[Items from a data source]
□ □ □ □

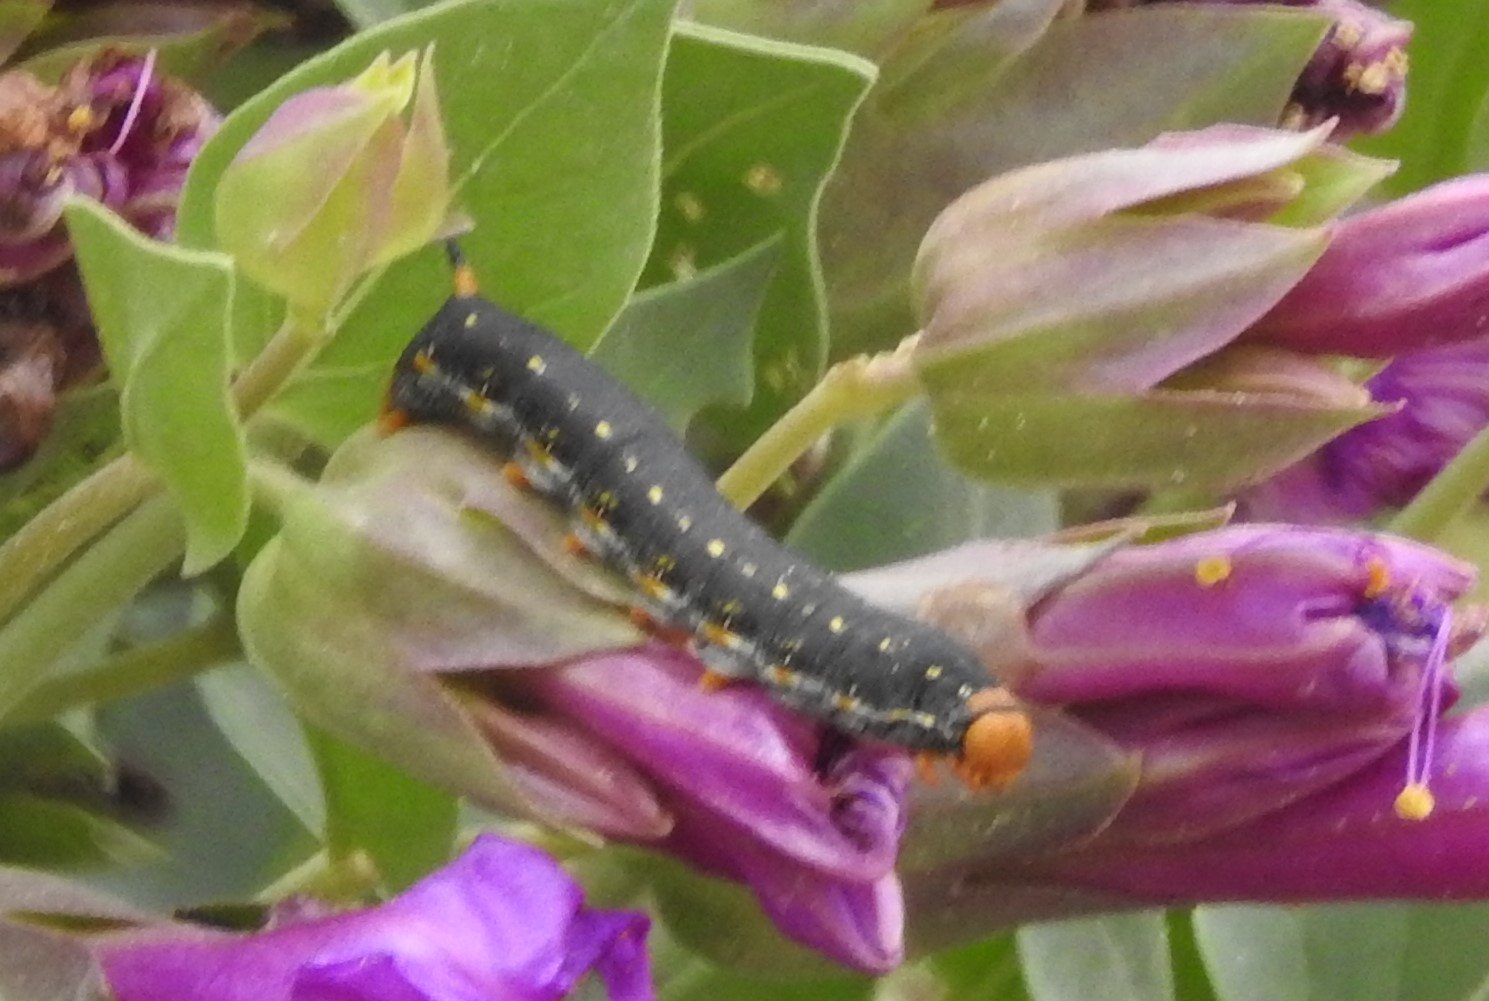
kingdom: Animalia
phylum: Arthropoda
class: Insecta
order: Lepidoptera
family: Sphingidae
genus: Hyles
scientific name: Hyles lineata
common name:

□ □ □ □

▶ Exercise instructions: Convert the lines of every row above into a JSON list of strings, one string per line, skipping blank lines. Leave out the pictures.

▶ Final answer:
[
  "kingdom: Animalia",
  "phylum: Arthropoda",
  "class: Insecta",
  "order: Lepidoptera",
  "family: Sphingidae",
  "genus: Hyles",
  "scientific name: Hyles lineata",
  "common name:"
]